I Love You (Volim te) is a 2005 Croatian drama film directed and written by Dalibor Matanić.

==Plot==
Krešo is a successful young copywriter who works for a marketing company in Zagreb. He largely ignores his girlfriend Ana, preferring to spend time with his high school friends in rounds of alcohol, drugs and sex.

When one day Krešo causes a death of a woman while driving under the influence, and gets infected with HIV from a subsequent blood transfusion, his life is turned upside down. He is left by his girlfriend, fired from his job, and gradually abandoned by his friends until he meets a good-natured waitress.

==Cast==
- Krešimir Mikić – Krešo
- Ivana Roščić – Waitress
- Ivana Krizmanić – Ana
- Zrinka Cvitešić – Squash girl
- Nataša Janjić – Nataša
- Bojan Navojec – Žac
- Leon Lučev – Mario
- Angelo Jurkas – Robi
- Ana Stunić – Escort girl
- Božidar Orešković – Krešo's father
- Biserka Ipša – Krešo's mother

==Reception==
In a favorable 2007 review in The New York Times, Jeannette Catsoulis describes the film as a "bleak drama [which] is an unusually perceptive scrutiny of absence and emptiness", emphasized further by gray and pastel tones of Branko Linta's cinematography.
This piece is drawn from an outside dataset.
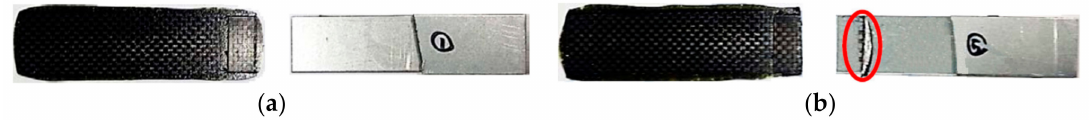
Figure 9. Specimens after the shear lap adhesion test (bonding pressure: 1.0 MPa): ( a ) without sandblast treatment; ( b ) with surface roughness (Rz = 45 µ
Croatian Film Association's database of Croatian films describes I Love You as a film with a modern style, dealing with an interesting and somewhat intriguing topic, but notes its one-dimensionality and predictability, arguing that characterization and depth were sacrificed in favor of the film's visual style.

Ronnie Scheib from Variety called the film uneven, with perfect tech credits, music, ambience and visuals, good delivery of leading actors, but generally unconvincing plot.